The standard acute toxicity tests were conducted on juvenile shrimp and
small fish that are found in the gulf and are commonly used in toxicity
testing. The tests were conducted on mixtures of Louisiana Sweet Crude
Oil and eight different dispersant products found on the National
Contingency Plan Product Schedule - Dispersit SPC 1000, Nokomis 3-F4,
Nokomis 3-AA, ZI-400, SAFRON Gold, Sea Brat #4, Corexit 9500 A and JD
2000. The same eight dispersants were used during EPA's first round of
independent toxicity testing.
All eight dispersants were found to be less toxic than the
dispersant-oil mixture to both test species. Louisiana Sweet Crude Oil
was more toxic to mysid shrimp than the eight dispersants when tested
alone. Oil alone had similar toxicity to mysid shrimp as the
dispersant-oil mixtures, with exception of the mixture of Nokomis 3-AA
and oil, which was found to be more toxic than oil.

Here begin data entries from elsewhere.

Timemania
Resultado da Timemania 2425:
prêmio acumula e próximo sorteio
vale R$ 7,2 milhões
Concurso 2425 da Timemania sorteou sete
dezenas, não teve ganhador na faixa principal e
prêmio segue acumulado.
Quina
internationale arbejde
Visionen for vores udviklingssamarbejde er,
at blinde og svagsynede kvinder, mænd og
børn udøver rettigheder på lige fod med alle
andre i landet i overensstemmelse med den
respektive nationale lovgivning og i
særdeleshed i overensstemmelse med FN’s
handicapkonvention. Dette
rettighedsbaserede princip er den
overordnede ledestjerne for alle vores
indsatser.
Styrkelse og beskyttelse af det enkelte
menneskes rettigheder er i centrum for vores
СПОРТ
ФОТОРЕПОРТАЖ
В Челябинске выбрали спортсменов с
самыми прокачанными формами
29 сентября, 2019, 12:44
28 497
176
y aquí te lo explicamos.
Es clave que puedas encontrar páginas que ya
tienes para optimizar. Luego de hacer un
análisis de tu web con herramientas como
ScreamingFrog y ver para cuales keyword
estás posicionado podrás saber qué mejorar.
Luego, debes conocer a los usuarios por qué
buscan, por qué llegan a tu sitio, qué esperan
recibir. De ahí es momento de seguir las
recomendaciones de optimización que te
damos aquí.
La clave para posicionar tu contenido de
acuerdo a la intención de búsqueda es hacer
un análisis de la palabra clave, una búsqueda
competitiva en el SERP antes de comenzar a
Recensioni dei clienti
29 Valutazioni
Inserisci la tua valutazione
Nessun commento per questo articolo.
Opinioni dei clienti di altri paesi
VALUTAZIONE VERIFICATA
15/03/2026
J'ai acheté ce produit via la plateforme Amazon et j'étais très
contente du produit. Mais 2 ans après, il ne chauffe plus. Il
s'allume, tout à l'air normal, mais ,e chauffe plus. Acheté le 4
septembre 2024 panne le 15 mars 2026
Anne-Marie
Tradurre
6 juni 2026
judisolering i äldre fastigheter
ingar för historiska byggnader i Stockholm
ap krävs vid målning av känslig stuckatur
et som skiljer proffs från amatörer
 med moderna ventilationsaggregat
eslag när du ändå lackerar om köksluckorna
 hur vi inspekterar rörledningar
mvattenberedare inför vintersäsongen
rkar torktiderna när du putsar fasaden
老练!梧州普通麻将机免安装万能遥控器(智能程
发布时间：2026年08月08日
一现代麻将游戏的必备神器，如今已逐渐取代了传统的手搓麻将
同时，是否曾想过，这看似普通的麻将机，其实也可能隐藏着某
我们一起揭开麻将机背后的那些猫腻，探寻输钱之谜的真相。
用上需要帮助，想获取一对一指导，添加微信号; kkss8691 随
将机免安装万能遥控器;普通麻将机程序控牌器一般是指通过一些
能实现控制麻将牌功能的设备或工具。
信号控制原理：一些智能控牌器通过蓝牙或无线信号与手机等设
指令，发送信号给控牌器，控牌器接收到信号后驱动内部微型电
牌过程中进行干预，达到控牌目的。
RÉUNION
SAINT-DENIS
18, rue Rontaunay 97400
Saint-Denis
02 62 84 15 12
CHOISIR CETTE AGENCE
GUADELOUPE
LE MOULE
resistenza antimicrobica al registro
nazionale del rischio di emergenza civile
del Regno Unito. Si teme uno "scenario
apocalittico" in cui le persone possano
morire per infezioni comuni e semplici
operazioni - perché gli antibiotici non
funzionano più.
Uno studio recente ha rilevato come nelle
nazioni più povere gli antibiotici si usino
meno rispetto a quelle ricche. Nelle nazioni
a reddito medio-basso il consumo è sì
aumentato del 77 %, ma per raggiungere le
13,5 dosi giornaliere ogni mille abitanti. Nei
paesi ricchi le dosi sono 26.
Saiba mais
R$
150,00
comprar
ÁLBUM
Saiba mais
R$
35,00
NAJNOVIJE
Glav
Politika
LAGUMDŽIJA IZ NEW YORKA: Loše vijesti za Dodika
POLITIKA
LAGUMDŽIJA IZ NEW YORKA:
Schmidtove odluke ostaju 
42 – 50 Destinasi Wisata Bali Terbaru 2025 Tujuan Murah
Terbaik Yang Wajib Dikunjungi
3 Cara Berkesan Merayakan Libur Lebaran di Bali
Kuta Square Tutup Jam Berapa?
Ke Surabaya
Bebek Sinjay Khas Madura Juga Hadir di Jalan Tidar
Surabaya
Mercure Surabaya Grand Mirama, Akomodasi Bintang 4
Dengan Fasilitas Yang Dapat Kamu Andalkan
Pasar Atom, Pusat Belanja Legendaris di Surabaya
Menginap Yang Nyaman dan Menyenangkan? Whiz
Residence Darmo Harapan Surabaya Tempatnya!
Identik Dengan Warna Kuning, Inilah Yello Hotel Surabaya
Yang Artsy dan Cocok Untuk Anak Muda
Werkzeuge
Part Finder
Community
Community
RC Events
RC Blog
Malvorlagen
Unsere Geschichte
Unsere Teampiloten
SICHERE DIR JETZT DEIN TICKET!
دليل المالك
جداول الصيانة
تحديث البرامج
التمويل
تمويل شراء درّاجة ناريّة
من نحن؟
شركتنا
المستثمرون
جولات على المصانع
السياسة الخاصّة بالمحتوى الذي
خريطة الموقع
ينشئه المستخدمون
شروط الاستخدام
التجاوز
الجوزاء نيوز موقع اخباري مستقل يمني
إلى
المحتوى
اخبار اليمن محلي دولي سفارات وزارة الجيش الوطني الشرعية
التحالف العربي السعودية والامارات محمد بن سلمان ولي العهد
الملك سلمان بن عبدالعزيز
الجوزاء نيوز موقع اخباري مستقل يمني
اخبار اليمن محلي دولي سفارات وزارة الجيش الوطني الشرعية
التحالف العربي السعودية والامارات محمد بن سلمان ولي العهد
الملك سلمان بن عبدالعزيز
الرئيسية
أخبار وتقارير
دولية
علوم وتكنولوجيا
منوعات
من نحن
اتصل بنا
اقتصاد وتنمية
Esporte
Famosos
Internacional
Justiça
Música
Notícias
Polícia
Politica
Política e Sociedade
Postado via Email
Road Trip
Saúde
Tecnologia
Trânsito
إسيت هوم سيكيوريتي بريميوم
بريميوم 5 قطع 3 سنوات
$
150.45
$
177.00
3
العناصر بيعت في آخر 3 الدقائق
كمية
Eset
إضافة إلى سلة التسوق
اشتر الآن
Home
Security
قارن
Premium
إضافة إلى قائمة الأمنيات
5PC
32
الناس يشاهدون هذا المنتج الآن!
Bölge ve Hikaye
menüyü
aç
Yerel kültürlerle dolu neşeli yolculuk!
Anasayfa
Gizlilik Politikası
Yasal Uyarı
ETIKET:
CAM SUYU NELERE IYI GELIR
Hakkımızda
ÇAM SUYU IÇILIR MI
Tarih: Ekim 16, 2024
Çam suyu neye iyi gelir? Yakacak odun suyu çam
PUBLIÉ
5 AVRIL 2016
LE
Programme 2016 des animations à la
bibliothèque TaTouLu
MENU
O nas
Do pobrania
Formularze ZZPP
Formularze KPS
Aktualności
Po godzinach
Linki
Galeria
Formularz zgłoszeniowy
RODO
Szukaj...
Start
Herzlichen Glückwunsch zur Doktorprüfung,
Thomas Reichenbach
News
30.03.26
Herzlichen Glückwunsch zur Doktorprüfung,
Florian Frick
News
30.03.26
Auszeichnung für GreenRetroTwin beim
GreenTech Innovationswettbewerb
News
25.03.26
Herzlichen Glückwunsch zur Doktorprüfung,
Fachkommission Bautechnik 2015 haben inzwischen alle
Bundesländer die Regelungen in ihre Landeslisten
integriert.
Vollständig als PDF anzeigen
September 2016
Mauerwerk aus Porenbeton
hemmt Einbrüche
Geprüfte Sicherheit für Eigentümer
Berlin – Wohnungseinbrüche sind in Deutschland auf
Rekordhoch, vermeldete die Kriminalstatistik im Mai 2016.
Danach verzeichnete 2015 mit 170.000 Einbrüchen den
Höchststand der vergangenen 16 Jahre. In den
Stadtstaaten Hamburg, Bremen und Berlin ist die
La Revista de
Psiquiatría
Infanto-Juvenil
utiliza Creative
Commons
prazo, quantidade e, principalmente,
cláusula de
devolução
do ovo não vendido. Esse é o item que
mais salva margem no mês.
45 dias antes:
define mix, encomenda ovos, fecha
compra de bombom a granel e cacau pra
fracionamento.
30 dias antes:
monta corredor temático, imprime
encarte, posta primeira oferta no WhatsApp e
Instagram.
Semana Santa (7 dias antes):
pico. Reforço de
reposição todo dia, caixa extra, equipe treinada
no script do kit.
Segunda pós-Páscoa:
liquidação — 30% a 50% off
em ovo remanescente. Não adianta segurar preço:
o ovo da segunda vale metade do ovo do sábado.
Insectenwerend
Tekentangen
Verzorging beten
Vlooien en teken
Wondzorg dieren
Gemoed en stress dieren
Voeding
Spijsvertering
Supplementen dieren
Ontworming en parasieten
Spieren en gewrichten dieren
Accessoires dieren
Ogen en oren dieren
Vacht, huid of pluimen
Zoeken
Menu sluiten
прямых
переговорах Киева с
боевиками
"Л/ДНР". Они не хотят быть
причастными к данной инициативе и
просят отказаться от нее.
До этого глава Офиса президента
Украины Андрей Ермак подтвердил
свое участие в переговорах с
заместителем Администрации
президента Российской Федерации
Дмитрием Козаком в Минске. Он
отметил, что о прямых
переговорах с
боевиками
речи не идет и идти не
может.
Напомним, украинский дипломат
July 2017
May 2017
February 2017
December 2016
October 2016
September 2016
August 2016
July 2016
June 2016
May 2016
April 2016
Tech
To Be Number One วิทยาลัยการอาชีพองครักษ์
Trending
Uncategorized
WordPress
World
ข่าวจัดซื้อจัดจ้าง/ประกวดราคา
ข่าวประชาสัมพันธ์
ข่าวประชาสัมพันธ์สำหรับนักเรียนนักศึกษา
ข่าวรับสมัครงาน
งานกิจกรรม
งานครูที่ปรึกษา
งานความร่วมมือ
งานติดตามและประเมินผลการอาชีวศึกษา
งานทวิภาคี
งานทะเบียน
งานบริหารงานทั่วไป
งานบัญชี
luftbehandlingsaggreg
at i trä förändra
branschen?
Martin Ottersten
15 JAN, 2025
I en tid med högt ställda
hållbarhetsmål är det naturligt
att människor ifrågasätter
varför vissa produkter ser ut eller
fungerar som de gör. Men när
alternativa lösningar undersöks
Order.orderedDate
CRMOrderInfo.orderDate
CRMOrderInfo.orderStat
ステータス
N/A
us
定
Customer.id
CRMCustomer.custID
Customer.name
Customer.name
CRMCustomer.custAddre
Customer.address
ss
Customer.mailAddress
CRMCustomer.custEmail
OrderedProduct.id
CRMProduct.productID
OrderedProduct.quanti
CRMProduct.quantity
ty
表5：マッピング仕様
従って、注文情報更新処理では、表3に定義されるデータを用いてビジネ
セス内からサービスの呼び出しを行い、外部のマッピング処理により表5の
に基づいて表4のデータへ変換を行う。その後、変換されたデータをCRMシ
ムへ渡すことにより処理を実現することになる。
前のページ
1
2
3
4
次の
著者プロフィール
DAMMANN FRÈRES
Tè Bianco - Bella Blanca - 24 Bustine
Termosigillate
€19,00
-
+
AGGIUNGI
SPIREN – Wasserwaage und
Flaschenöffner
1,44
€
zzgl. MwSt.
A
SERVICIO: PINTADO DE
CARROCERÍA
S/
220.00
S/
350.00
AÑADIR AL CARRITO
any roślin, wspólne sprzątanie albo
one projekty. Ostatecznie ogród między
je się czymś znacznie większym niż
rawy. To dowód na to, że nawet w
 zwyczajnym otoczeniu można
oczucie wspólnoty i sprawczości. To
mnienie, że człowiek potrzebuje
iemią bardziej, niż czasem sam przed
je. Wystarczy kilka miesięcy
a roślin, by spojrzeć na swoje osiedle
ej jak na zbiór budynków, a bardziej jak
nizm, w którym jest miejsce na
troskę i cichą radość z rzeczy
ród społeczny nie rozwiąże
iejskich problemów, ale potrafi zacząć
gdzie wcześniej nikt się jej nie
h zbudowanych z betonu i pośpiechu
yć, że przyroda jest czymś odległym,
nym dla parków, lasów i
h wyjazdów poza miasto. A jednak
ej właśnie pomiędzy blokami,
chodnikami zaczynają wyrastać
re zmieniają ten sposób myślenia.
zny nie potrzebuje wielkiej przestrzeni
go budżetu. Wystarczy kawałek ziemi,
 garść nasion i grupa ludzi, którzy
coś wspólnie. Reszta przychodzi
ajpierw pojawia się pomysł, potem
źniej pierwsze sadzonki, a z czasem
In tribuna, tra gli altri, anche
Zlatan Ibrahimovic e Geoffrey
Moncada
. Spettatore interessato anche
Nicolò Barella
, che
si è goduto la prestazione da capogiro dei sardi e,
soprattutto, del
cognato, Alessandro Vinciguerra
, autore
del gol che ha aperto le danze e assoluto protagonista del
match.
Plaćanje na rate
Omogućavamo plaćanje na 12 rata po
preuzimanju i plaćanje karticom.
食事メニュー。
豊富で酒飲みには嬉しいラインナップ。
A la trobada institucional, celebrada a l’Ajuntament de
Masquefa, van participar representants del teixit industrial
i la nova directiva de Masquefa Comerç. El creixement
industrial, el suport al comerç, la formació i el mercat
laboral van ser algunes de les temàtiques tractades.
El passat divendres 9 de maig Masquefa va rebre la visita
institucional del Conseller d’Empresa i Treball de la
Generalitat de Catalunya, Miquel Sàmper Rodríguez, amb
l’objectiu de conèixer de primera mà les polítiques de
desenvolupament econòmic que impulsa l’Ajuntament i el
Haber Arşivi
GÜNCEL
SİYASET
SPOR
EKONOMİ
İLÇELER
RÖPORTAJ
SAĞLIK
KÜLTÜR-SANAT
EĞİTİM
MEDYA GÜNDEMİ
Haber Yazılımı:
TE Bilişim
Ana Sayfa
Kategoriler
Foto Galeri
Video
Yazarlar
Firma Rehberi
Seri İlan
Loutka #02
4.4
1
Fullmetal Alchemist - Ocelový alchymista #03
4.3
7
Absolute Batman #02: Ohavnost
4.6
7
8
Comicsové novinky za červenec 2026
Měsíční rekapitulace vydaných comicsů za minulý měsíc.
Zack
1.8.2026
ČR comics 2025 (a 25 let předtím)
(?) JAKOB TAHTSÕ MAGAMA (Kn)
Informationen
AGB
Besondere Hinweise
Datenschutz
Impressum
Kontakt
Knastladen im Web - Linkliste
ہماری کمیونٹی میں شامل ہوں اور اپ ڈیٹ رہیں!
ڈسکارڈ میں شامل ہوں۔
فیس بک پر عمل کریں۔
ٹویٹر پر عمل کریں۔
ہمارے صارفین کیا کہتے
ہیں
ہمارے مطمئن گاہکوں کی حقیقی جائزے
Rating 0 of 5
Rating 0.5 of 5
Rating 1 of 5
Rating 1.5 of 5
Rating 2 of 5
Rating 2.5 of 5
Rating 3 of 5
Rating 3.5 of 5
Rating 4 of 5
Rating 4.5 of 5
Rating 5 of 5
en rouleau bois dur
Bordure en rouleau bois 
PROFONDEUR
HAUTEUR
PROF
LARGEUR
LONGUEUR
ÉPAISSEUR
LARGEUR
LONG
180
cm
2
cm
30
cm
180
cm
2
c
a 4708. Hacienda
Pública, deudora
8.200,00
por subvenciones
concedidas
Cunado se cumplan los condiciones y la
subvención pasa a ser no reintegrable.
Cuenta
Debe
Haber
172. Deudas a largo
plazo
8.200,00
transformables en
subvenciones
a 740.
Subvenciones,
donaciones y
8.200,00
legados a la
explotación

While there has been virtually no dispersant use since the well was
capped on July 15 - only 200 gallons total applied on July 19 - EPA's
environmental monitoring continues.
EPA required rigorous, ongoing monitoring as a condition of authorizing
BP's use of dispersant in the gulf. Dispersants prevent some oil from
impacting sensitive areas along the gulf coast. EPA's position has been
that BP should use as little dispersant as necessary and, on May 23,
Administrator Jackson and then-federal on-scene coordinator Rear Admiral
Mary Landry directed BP to reduce dispersant usage by 75 percent from
peak usage. EPA and the Coast Guard formalized that order in a directive
to BP on May 26.
Before directing BP to ramp down dispersant use, EPA directed BP to
analyze potential alternative dispersants for toxicity and
effectiveness. BP reported to EPA that they were unable to find a
dispersant that is less toxic than Corexit 9500, the product then in
use. Following that, EPA began its own scientific testing of eight
EPA released the first round of data - on the dispersant products alone
- on June 30. Today's results represent the second and final stage of
the independent acute toxicity tests.